• _RECORDS SHOWN_
**********

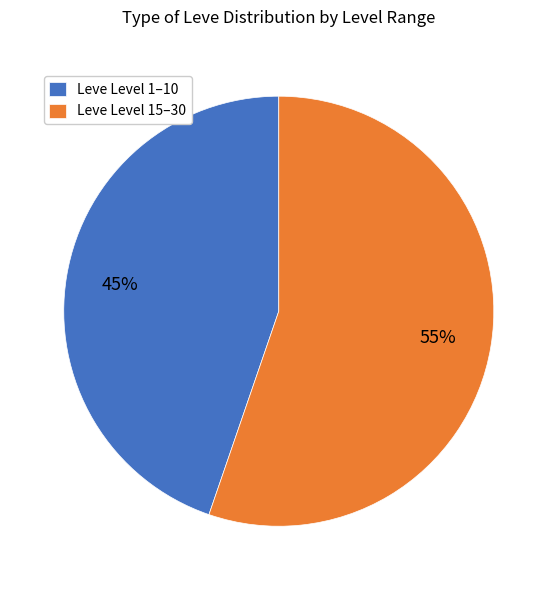

Which slice is the smallest?

Leve Level 1–10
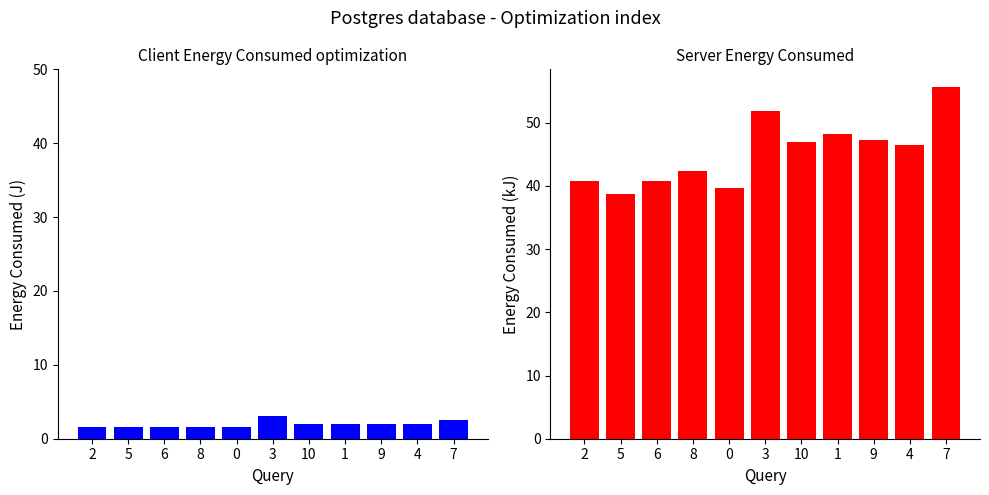

Reading right to left, what are all the values shown in this chart?

Client Energy Consumed optimization: 2.5	2.0	2.0	2.0	2.0	3.1	1.6	1.6	1.6	1.6	1.6
Server Energy Consumed: 55.7	46.5	47.3	48.3	47.0	51.8	39.6	42.4	40.9	38.8	40.7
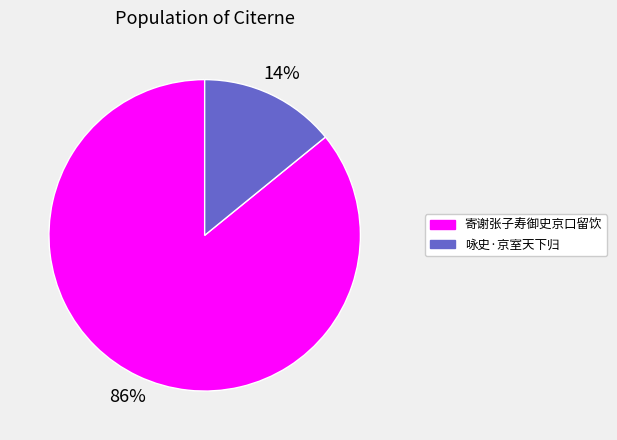

Which has a higher value, 寄谢张子寿御史京口留饮 or 咏史·京室天下归?

寄谢张子寿御史京口留饮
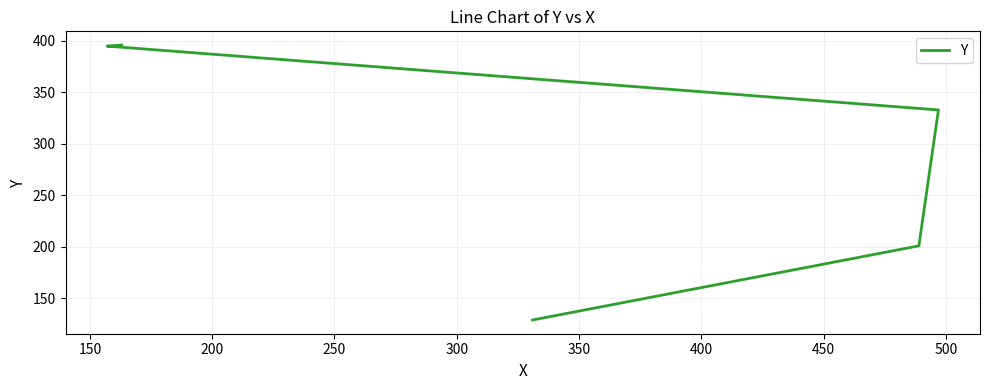

What is the sum of the values at 250 and 300?

791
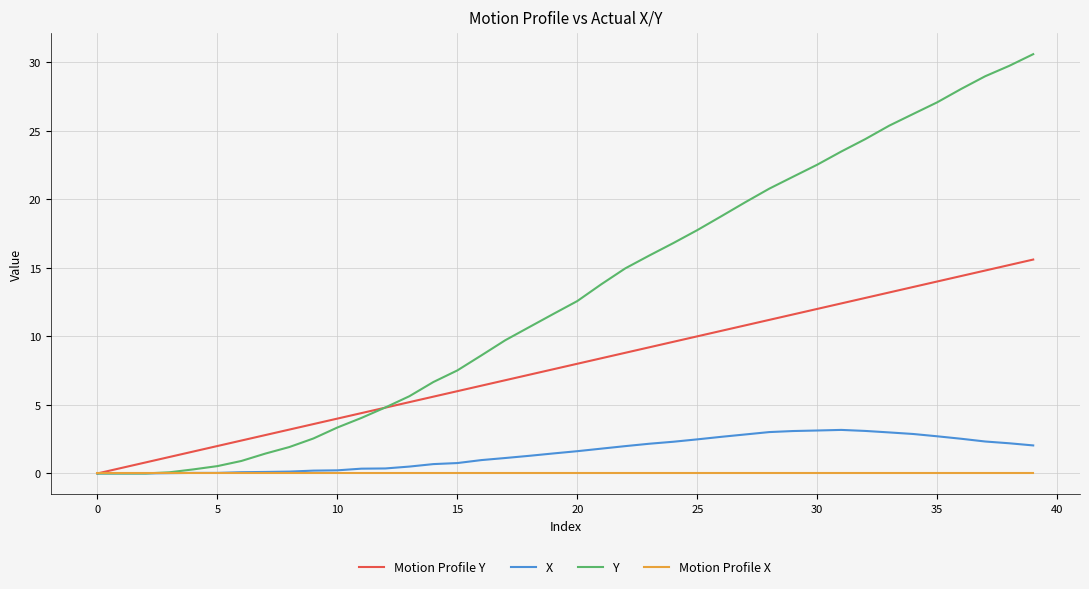

Which series has the largest total across all categories?

Y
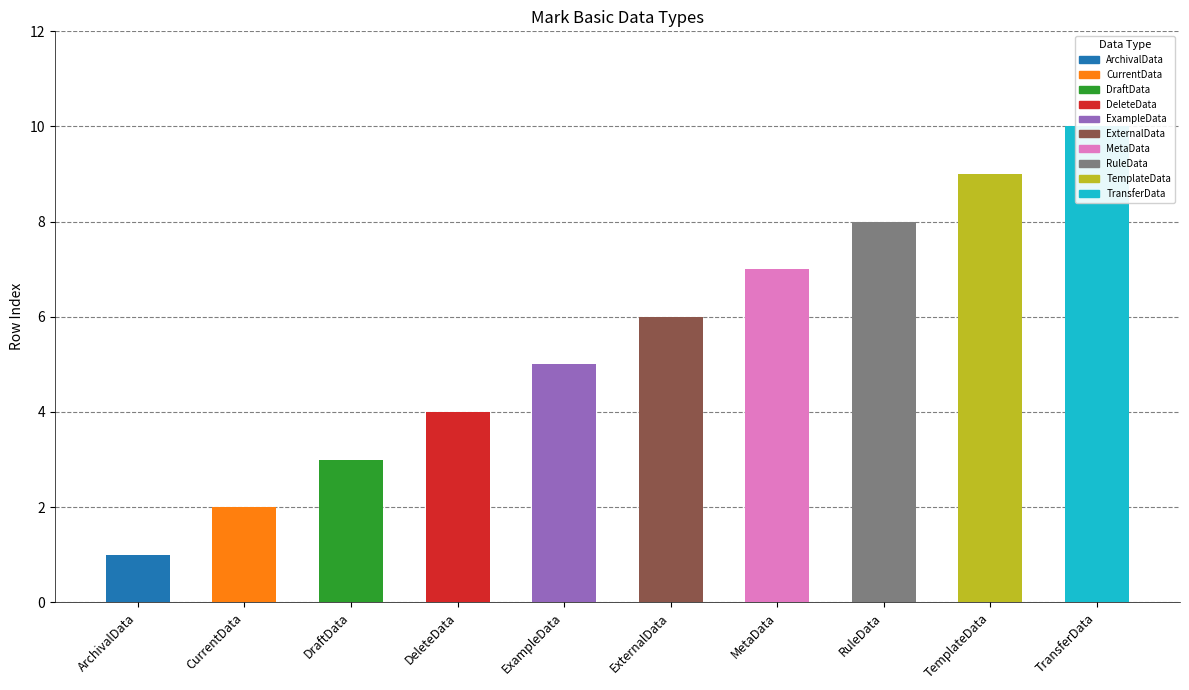

Which label corresponds to the smallest value in the chart?

ArchivalData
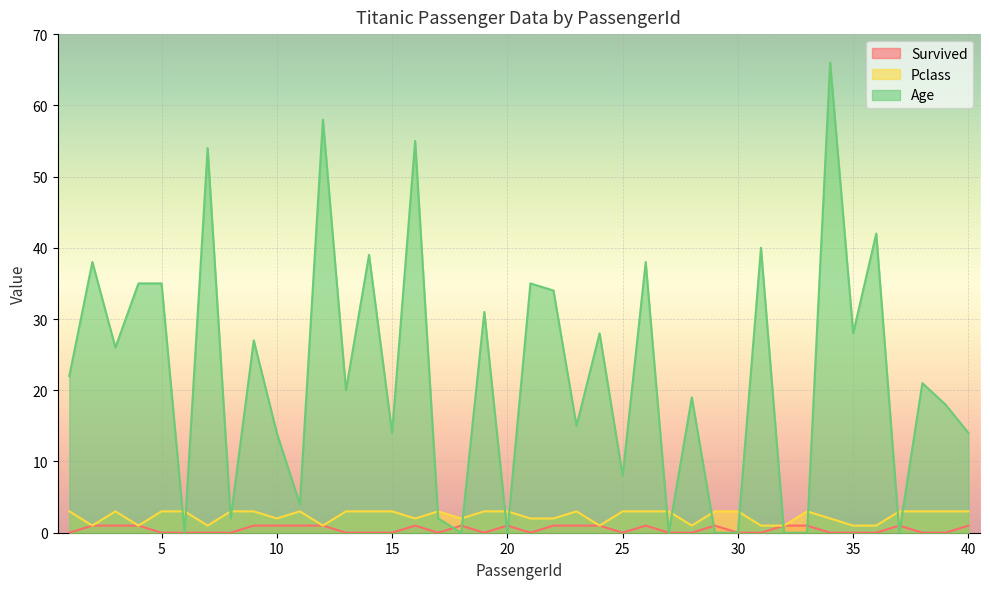

What is the difference between the maximum and minimum values in the Pclass series?

2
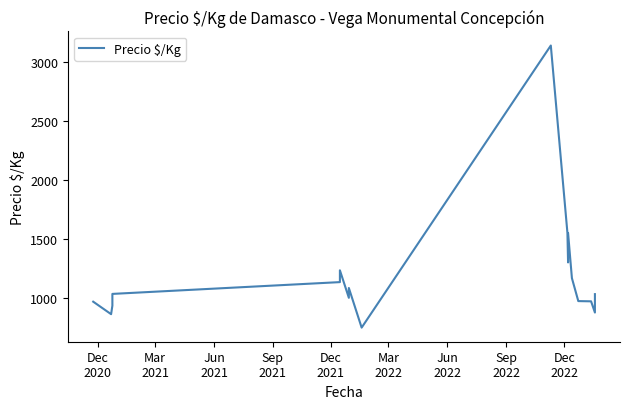

What position from the left is Sep
2022?

8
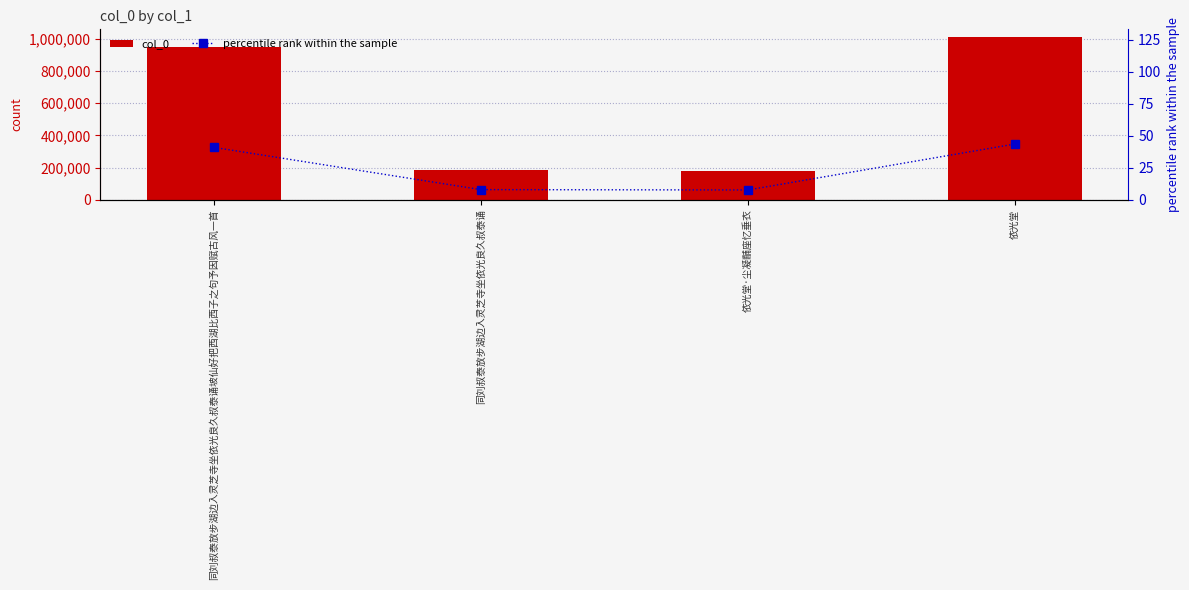

What is the label of the 1st bar from the right?

依光堂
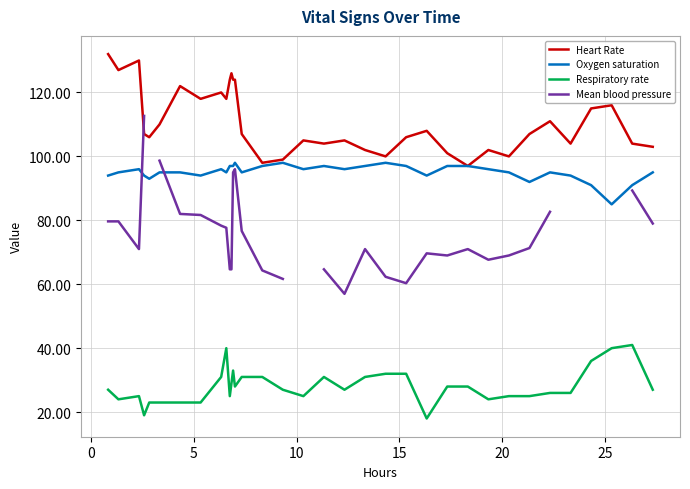

What is the highest value of the Mean blood pressure series?

112.7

**********

Copy out every line of the entries above that contains the word "label".

• _EXERCISE RESPONSE_
Which label corresponds to the smallest value in the chart?
What is the label of the 1st bar from the right?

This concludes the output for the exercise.